WP3: Identification of the folate sources in African and European diets

 

Leader : Dr Susanna Kariluoto (Finland)

Co-leader : Dr Youna Hemery (France)

The main objective of this WP is to measure the amount of folates produced in the different CBFFs by the microorganisms, and to evaluate the bioaccessibility and bioavailability of these produced folates, in order to determine the potential contribution of CBFFs to the dietary requirements.

This WP is structured in three Tasks:

Task 3.1: Folate content of cereal-based fermented foods

The total folate content of the different selected CBFFs will be determined, as well as the folate content of the initial cereal grains used to produce the food products. A reference microbiological method will be used, after trienzyme extraction.
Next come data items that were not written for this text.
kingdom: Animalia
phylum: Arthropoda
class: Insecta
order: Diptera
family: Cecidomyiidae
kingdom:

We will work on the same samples than those used for the metagenomic analysis (WP2) in order to establish correlations between the folate content of the various CBFFs and the genetic equipment of the microorganisms responsible for the fermentation.

Task 3.2: Identification of vitamers

The various vitamers (i.e. folate forms) initially present in the cereal matrix, and those produced by LAB during fermentation, will be identified and quantified by liquid chromatography, after affinity chromatography purification. These analyses will be restrained to a small number of samples: naturally fermented samples and products inoculated with the most active strains.
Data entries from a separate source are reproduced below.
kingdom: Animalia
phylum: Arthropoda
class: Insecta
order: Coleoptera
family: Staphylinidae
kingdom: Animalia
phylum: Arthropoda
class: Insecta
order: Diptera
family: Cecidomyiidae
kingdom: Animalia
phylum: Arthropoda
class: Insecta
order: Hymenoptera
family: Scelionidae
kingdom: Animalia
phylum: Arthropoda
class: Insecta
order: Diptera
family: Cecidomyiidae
Task 3.3: Bioaccessibility or bioavailability assays

The bioaccessibility of folates (i.e. proportion of folates released from the food matrix and available for enzymatic deconjugation and absorption) will be estimated before and after fermentation using a 3-steps in vitro digestion model that simulates the first steps of human digestion. We will work on naturally fermented samples as well as on samples inoculated with the most active folate-producing bacteria. The bioavailability (i.e.actual absorption and bioactivity) of folates might also be measured in vivo using a rat model, for the most interesting conditions, if optimized CBFFs with high folate production are obtained.

Expected results: the combination of these approaches will allow better understanding of the parameters influencing the bioaccessibility / bioavailability of folate from cereal foods, and evaluating the potential effect of CBFF consumption for increasing the folate status.